The concept is based on findings from studies in the medical literature. But unless they are involved in the groundbreaking research, doctors are historically slow to implement new treatments that are detailed in printed guidelines.
“You can pass those out on paper, or you can put them in automated reminders in the computer system,” Fletcher says. “Computer reminders go in very quickly and create a more uniform type of care.” And Fletcher can use the database to watch doctors and see what kind of care is being given.
This kind of oversight would take researchers poring through paper charts to determine what tests were run, what the results were, and what the outcome was. All of those questions were hard to answer without being in the exam room with the doctor and the patient. Now, answers come in a flash.
Meanwhile, privacy advocates are watching the VA system closely for breeches. Ferguson says doctors at first feared the system would be used as a report card, and many didn’t like being watched. But now the teams of doctors compete for good results. “We can (see) a report every week,” he says. “If we’re trying to reach a goal, we can see what that involves over time.”

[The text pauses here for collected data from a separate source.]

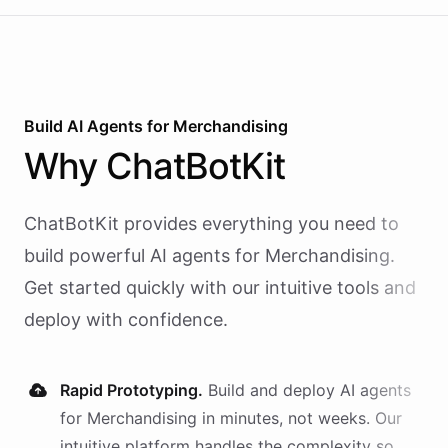
Build AI
Agents
for
Merchandising
Why
ChatBotKit
ChatBotKit provides everything you need to
build powerful AI
agents
for
Merchandising
.
Get started quickly with our intuitive tools and
deploy with confidence.
Rapid Prototyping.
Build and deploy AI
agents
for
Merchandising
in minutes, not weeks. Our
intuitive platform handles the complexity so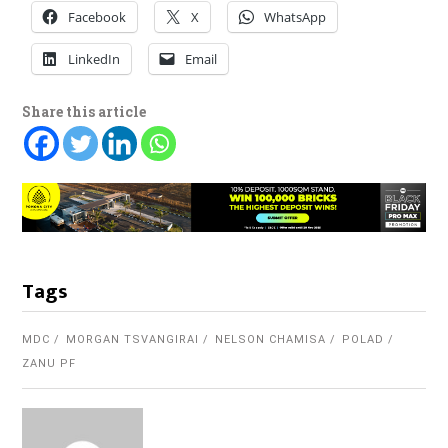
Facebook
X
WhatsApp
LinkedIn
Email
Share this article
Tags
MDC
MORGAN TSVANGIRAI
NELSON CHAMISA
POLAD
ZANU PF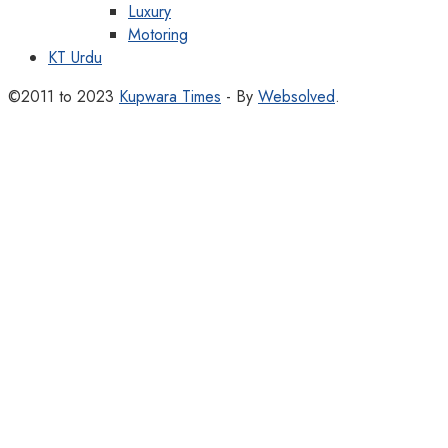
Luxury
Motoring
KT Urdu
©2011 to 2023
Kupwara Times
- By
Websolved
.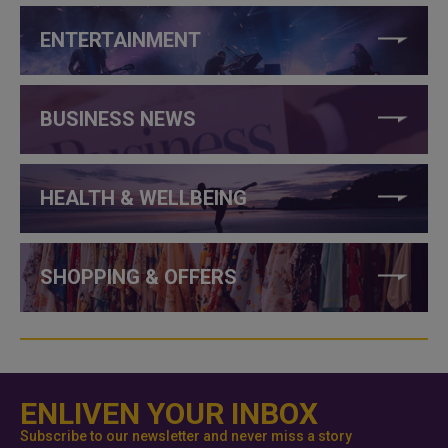
ENTERTAINMENT
BUSINESS NEWS
HEALTH & WELLBEING
SHOPPING & OFFERS
ENLIVEN YOUR INBOX
Subscribe to our newsletter and never miss a story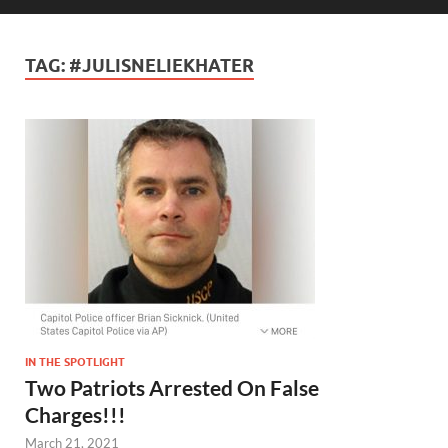
TAG:
#JULISNELIEKHATER
IN THE SPOTLIGHT
Two Patriots Arrested On False
Charges!!!
March 21, 2021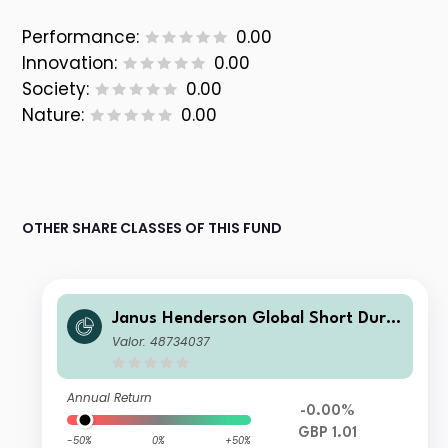
Performance:
0.00
Innovation:
0.00
Society:
0.00
Nature:
0.00
OTHER SHARE CLASSES OF THIS FUND
Janus Henderson Global Short Dura
tion Income Fund Class G GBP Inco
Valor: 48734037
me
Annual Return
-0.00%
GBP 1.01
-50%
0%
+50%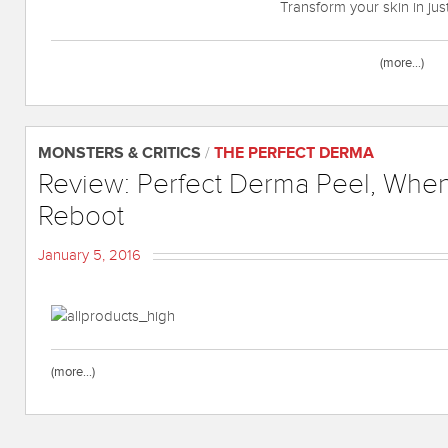
Transform your skin in ju
(more…)
MONSTERS & CRITICS
/
THE PERFECT DERMA
Review: Perfect Derma Peel, Whe
Reboot
January 5, 2016
(more…)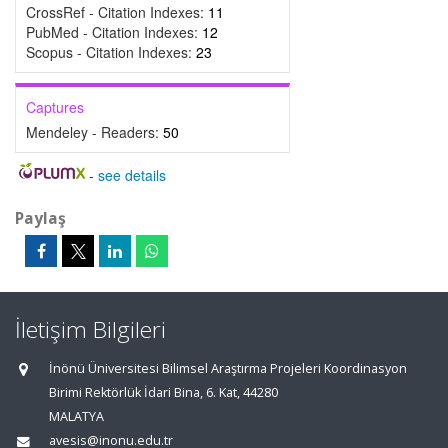
CrossRef - Citation Indexes:
11
PubMed - Citation Indexes:
12
Scopus - Citation Indexes:
23
Captures
Mendeley - Readers:
50
-
see details
Paylaş
İletişim Bilgileri
İnönü Üniversitesi Bilimsel Araştırma Projeleri Koordinasyon
Birimi Rektörlük İdari Bina, 6. Kat, 44280
MALATYA
avesis@inonu.edu.tr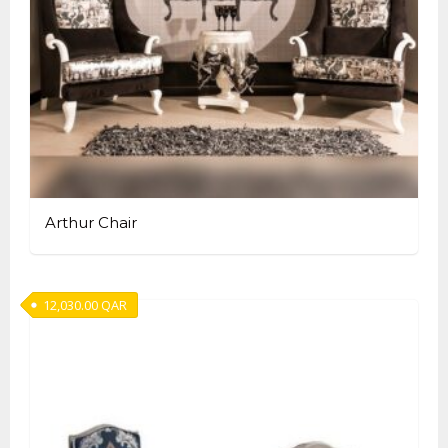
Arthur Chair
12,030.00
QAR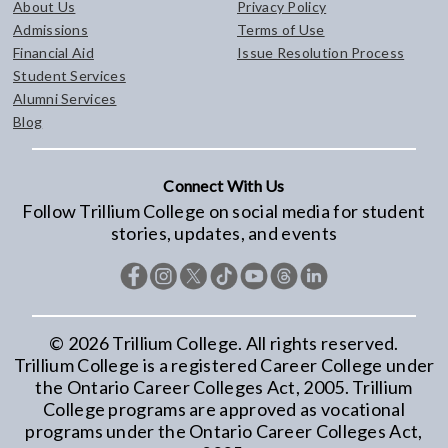
About Us
Privacy Policy
Admissions
Terms of Use
Financial Aid
Issue Resolution Process
Student Services
Alumni Services
Blog
Connect With Us
Follow Trillium College on social media for student
stories, updates, and events
©
2026
Trillium College. All rights reserved.
Trillium College is a registered Career College under
the Ontario Career Colleges Act, 2005. Trillium
College programs are approved as vocational
programs under the Ontario Career Colleges Act,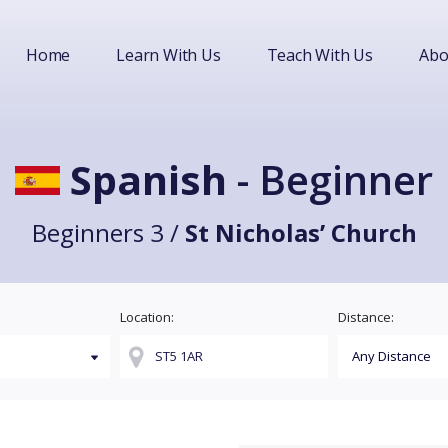
Home
Learn With Us
Teach With Us
Abo
Spanish
- Beginner
Beginners 3 /
St Nicholas’ Church
Location:
Distance: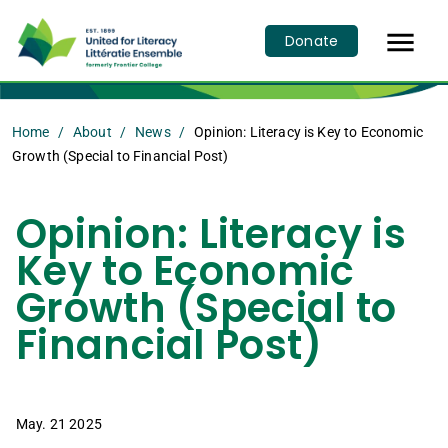

Donate
Home
About
News
Opinion: Literacy is Key to Economic
Growth (Special to Financial Post)
Opinion: Literacy is
Key to Economic
Growth (Special to
Financial Post)
May. 21 2025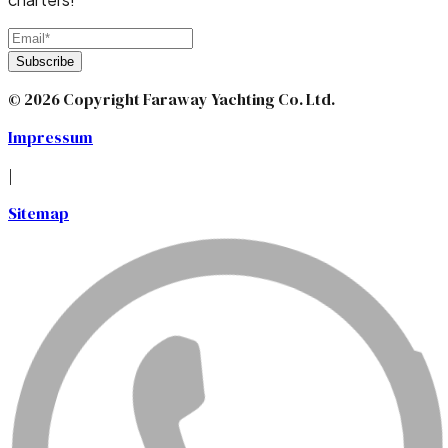
Subscribe
© 2026 Copyright Faraway Yachting Co. Ltd.
Impressum
|
Sitemap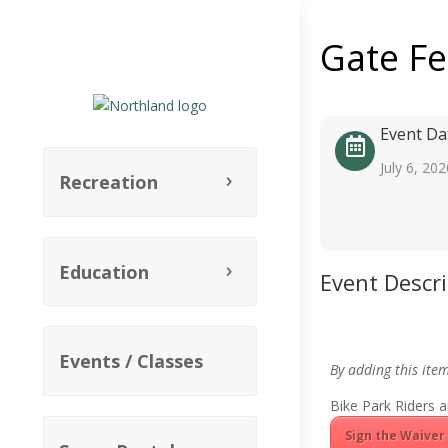
Gate F
Event Da
July 6, 202
Recreation
Education
Event Descr
Events / Classes
By adding this ite
Bike Park Riders a
Sign the Waiver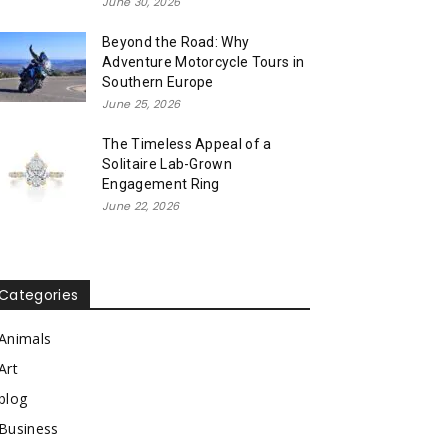
June 30, 2026
Beyond the Road: Why
Adventure Motorcycle Tours in
Southern Europe
June 25, 2026
The Timeless Appeal of a
Solitaire Lab-Grown
Engagement Ring
June 22, 2026
Categories
Animals
Art
blog
Business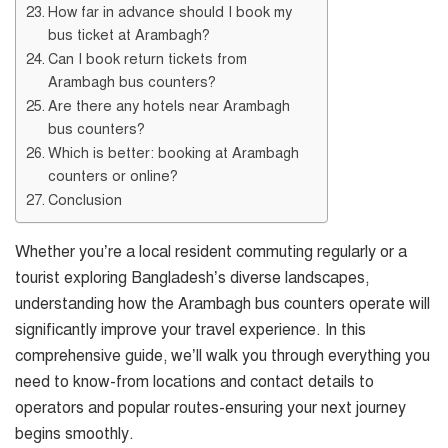
How far in advance should I book my
bus ticket at Arambagh?
Can I book return tickets from
Arambagh bus counters?
Are there any hotels near Arambagh
bus counters?
Which is better: booking at Arambagh
counters or online?
Conclusion
Whether you’re a local resident commuting regularly or a
tourist exploring Bangladesh’s diverse landscapes,
understanding how the Arambagh bus counters operate will
significantly improve your travel experience. In this
comprehensive guide, we’ll walk you through everything you
need to know-from locations and contact details to
operators and popular routes-ensuring your next journey
begins smoothly.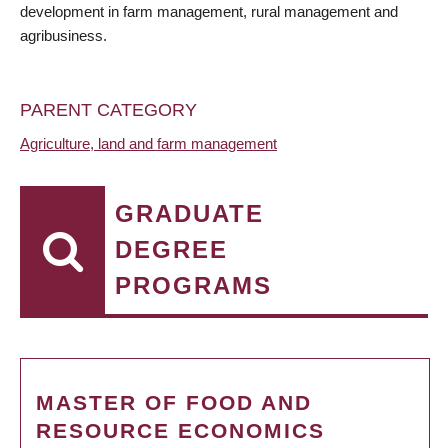
development in farm management, rural management and
agribusiness.
PARENT CATEGORY
Agriculture, land and farm management
GRADUATE
DEGREE
PROGRAMS
MASTER OF FOOD AND
RESOURCE ECONOMICS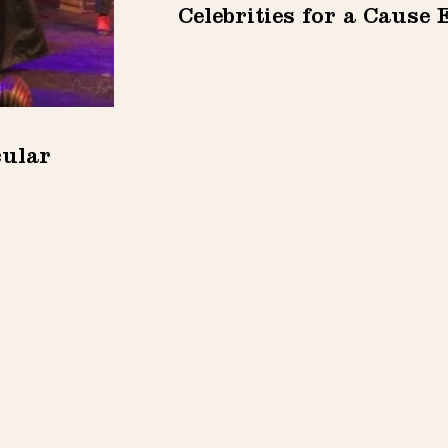
Celebrities for a Cause 
cular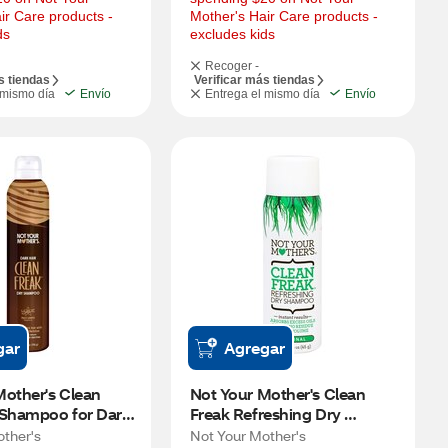
ir Care products - 
Mother's Hair Care products - 
ds
excludes kids
Recoger -
s tiendas
Verificar más tiendas
 mismo día
Envío
Entrega el mismo día
Envío
gar
Agregar
other's Clean 
Not Your Mother's Clean 
 Shampoo for Dark 
Freak Refreshing Dry 
 Santo, 7 OZ
Shampoo, Fresh Citrus, 1.6 
other's
Not Your Mother's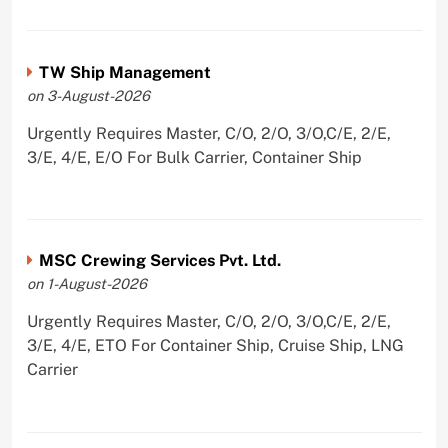
TW Ship Management
on 3-August-2026
Urgently Requires Master, C/O, 2/O, 3/O,C/E, 2/E,
3/E, 4/E, E/O For Bulk Carrier, Container Ship
MSC Crewing Services Pvt. Ltd.
on 1-August-2026
Urgently Requires Master, C/O, 2/O, 3/O,C/E, 2/E,
3/E, 4/E, ETO For Container Ship, Cruise Ship, LNG
Carrier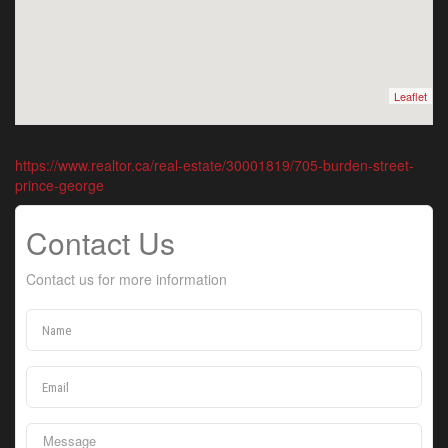
Leaflet
https://www.realtor.ca/real-estate/30001819/705-burden-street-
prince-george
Contact Us
Contact us for more information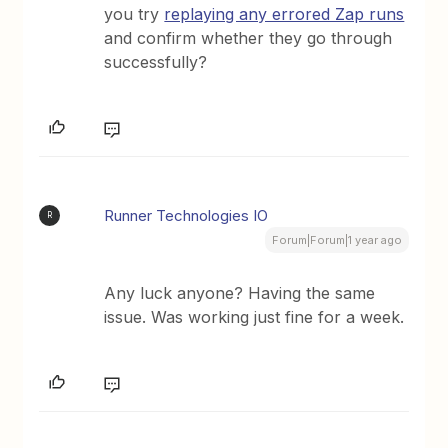
you try
replaying any errored Zap runs
and confirm whether they go through
successfully?
Runner Technologies IO
R
Forum|Forum|1 year ago
Any luck anyone? Having the same
issue. Was working just fine for a week.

Now other hospital systems are talking with the VA about buying the software. Because the software was developed using tax dollars, VA charges only $25 for the program that will run an entire medical network. The VA spent about $365,000 on the laptops, handheld laser scanners, wireless network gear and other hardware. An amount, staffers like to joke, that is less than the average medical errors lawsuit settlement.
“Doctors are very good and very sophisticated, but there are so many little items that need to be followed up on for good patient care,” Fletcher says. He says that if medicine plans to improve quality it will have to turn to computers: “It is the way.”